» Source document
↓↓↓

Administration of etoricoxib (1 mg/kg) or EMHPS (25 mg/kg) to BALB/c mice for 3 days after the second injection delayed the manifestation of arthritis symptoms, as evidenced by a reduction in severity (to 0 points). However, during subsequent monitoring, no reduction in arthritis symptoms compared to the CIA group was observed in mice treated with etoricoxib or EMHPS. Assessment of arthritis severity revealed no reduction in animals treated with diclofenac sodium (1 mg/kg) throughout the observation period. In contrast, the combination of diclofenac sodium (1 mg/kg) and EMHPS (25 mg/kg) significantly reduced arthritis severity on day 3 after the second injection. The combination of etoricoxib and EMHPS was even more effective: it significantly reduced CIA severity in BALB/c mice from day 3 to day 17 after the second injection (Table 1).
Table 1. Effect of ethylmethylhydroxypyridine succinate, diclofenac sodium, etoricoxib, and combinations of NSAIDs with EMHPS on the severity of collagen-induced arthritis in BALB/c mice (median (Q1; Q3))
| Group | Days after the 2nd injection of bovine type II collagen | ||||
|---|---|---|---|---|---|
| Day 3 | Day 7 | Day 14 | Day 17 | Day 21 | |
| CIA | 2.5 (1.5; 3.0) | 8.5 (6.5; 9.0) | 10.0 (8.0; 11.0) | 10.0 (10.0; 12.0) | 8.0 (6.0; 10.0) |
| CIA + EMHPS 25 mg/kg | 0 (0; 0)* | 9.0 (7.5; 12.0) | 12.0 (9.0; 14.0) | 12.0 (9.0; 14.0) | 10.0 (7.0; 12.0) |
| Diclofenac 1 mg/kg | 2.5 (2.0; 4.0) | 8.0 (8.0; 9.0) | 10.0 (9.0; 11.0) | 10.0 (10.0; 12.0) | 9.0 (8.0; 10.0) |
| Etoricoxib 1 mg/kg | 0 (0; 1.0)* | 8.5 (5.5; 9.5) | 10.0 (7.0; 12.0) | 10.0 (9.0; 12.0) | 9.0 (8.0; 10.0) |
| Diclofenac 1 mg/kg + EMHPS 25 mg/kg | 0 (0; 1.5)* | 7.0 (4.0; 8.0) | 10.0 (8.0; 11.0) | 10.0 (8.0; 11.0) | 8.0 (5.0; 9.0) |
| Etoricoxib 1 mg/kg + EMHPS 25 mg/kg | 0 (0; 0)* | 3.0 (2.0; 5.0)*# | 6.0 (4.0; 8.0)*# | 6.0 (4.0; 8.0)*# | 7.0 (5.0; 8.0) |
Notes: * – p ≤ 0.05 compared to the CIA group; # – p ≤ 0.05 compared to the CIA + EMHPS 25 mg/kg group, Mann–Whitney test with Benjamini–Hochberg correction; CIA – collagen-induced arthritis; EMHPS – ethylmethylhydroxypyridine succinate.

↑↑↑

» Available data
↓↓↓

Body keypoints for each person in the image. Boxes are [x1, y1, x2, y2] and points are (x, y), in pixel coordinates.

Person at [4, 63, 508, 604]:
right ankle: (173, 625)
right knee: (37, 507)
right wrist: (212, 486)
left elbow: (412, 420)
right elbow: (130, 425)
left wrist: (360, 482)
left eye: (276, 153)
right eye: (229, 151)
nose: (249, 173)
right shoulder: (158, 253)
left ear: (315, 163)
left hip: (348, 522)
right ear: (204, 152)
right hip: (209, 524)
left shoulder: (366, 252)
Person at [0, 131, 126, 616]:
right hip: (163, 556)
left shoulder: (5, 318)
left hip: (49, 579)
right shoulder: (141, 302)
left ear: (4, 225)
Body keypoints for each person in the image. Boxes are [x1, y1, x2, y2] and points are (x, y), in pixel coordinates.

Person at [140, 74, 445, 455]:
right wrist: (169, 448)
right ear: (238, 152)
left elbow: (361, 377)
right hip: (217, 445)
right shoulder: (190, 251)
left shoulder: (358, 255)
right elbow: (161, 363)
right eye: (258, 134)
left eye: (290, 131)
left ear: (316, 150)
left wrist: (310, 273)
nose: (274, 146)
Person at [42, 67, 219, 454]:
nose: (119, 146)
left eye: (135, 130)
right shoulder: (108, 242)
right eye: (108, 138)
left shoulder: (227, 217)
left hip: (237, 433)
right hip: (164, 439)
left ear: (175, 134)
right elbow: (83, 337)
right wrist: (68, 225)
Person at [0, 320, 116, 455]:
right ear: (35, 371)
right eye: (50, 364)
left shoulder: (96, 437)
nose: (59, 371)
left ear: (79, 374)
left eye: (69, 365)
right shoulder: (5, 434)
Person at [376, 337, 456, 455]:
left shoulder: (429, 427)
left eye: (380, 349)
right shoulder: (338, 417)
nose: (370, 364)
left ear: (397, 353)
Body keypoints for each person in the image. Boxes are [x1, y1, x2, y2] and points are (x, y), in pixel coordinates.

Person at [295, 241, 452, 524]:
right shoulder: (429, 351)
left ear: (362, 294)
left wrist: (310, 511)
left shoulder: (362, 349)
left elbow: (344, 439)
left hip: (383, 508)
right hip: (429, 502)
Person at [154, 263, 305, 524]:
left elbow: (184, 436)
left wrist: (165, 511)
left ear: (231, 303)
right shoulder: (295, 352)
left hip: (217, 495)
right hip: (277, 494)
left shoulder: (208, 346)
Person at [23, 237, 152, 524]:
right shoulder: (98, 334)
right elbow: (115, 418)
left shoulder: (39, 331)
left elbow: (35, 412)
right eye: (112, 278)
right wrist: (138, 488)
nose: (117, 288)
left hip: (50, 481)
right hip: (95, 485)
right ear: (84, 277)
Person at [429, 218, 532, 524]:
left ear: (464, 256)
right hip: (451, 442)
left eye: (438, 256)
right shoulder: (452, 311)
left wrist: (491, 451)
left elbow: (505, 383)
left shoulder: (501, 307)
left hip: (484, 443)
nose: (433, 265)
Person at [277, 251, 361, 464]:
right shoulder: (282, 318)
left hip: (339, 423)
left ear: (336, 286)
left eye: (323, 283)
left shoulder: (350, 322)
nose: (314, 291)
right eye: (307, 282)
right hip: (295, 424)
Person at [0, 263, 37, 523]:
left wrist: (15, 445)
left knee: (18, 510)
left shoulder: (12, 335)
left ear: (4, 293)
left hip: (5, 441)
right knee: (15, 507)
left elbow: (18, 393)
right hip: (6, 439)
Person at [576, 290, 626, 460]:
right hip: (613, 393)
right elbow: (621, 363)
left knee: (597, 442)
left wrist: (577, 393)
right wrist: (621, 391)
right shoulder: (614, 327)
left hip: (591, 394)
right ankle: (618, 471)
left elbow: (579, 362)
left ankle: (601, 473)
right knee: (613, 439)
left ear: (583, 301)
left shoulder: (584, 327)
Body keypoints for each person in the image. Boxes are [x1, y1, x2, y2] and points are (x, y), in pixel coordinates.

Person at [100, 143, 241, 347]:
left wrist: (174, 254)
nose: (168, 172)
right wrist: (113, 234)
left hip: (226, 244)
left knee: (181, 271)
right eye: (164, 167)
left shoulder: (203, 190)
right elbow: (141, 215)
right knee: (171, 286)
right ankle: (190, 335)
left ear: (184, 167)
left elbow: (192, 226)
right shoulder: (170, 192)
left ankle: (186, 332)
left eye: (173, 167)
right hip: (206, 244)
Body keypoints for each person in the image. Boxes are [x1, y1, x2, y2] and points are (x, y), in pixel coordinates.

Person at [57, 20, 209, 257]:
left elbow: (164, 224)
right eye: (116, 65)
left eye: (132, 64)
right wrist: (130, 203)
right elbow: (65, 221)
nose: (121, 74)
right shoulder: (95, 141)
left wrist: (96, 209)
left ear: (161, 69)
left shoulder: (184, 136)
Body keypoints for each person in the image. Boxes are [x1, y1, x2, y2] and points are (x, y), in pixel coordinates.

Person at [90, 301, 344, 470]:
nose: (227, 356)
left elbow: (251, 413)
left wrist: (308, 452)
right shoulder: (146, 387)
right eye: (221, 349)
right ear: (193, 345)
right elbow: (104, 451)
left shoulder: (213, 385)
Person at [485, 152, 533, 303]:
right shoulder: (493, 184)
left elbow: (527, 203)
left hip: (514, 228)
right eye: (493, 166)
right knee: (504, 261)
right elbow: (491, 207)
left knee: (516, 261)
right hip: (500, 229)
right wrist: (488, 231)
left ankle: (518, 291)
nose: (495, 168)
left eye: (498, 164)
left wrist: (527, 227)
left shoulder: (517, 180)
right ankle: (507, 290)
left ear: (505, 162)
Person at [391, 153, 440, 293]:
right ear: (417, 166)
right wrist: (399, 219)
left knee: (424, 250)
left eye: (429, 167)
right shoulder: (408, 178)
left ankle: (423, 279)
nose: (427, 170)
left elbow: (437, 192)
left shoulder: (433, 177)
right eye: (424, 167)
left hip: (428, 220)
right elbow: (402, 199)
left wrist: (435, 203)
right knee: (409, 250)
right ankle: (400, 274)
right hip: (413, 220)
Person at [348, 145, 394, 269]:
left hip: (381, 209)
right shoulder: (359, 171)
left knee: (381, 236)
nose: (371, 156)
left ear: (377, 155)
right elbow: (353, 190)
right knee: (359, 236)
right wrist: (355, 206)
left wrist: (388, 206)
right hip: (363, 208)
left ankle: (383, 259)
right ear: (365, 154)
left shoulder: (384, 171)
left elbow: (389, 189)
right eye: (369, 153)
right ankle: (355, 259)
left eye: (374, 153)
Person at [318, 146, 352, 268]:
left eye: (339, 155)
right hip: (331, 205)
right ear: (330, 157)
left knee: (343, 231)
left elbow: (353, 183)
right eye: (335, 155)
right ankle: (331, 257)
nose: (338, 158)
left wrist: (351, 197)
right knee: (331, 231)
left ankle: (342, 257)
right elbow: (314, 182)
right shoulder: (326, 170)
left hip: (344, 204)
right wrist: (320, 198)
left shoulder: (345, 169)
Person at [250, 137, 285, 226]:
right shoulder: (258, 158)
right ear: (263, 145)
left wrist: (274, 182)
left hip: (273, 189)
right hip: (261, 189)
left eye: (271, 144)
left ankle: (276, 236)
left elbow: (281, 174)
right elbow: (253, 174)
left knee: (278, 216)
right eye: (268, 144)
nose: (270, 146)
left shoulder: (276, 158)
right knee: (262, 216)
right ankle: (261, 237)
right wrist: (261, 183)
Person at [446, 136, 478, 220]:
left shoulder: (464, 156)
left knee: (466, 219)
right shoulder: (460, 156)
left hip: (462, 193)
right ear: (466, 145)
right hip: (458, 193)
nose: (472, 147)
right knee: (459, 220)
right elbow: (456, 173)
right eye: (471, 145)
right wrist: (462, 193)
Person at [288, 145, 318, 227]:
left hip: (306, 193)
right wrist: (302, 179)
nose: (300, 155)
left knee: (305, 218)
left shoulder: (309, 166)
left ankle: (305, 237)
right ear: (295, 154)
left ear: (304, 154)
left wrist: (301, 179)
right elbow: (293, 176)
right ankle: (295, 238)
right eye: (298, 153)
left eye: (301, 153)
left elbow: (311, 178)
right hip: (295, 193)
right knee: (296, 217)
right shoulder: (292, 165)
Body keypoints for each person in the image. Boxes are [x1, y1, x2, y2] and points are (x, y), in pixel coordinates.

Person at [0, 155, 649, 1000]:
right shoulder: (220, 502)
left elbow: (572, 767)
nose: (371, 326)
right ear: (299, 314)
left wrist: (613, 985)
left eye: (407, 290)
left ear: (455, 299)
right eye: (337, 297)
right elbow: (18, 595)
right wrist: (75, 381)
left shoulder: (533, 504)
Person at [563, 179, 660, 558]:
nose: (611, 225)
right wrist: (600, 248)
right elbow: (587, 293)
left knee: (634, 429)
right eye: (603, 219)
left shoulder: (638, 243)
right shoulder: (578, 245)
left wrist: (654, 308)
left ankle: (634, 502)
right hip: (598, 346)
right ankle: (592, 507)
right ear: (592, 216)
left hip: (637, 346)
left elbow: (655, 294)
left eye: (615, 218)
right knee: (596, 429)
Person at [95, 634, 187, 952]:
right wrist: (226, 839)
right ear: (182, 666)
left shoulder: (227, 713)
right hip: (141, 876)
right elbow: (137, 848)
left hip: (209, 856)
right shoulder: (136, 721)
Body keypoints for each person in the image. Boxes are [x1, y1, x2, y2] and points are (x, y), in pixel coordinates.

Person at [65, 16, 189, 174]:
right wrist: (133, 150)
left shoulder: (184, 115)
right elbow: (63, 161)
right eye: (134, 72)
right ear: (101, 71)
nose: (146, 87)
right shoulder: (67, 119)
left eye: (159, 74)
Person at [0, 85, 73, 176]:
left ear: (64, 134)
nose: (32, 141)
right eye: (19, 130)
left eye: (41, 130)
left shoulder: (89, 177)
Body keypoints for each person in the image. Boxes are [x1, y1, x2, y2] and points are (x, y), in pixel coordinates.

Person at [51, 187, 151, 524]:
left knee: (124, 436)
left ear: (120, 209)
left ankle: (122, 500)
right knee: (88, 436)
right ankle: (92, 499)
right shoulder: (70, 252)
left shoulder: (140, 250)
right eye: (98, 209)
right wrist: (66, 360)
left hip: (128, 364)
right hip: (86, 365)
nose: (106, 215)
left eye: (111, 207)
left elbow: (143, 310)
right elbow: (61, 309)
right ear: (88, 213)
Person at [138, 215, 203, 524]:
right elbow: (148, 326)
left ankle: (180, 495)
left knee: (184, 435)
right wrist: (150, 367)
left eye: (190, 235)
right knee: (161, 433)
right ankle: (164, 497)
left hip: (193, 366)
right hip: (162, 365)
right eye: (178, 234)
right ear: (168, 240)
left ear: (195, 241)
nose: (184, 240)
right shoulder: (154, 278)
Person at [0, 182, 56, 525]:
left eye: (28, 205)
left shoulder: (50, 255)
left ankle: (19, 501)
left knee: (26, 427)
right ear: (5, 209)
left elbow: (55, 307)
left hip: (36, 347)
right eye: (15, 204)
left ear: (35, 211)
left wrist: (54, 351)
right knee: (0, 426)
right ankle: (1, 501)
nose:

↑↑↑

Copy the arthritis text from the words "Table 1. Effect" through the words "(median (Q1; Q3))", and switch "collagen-induced arthritis" to "adjuvant-induced arthritis" wherever it occurs.

» Solution to this task
Table 1. Effect of ethylmethylhydroxypyridine succinate, diclofenac sodium, etoricoxib, and combinations of NSAIDs with EMHPS on the severity of adjuvant-induced arthritis in BALB/c mice (median (Q1; Q3))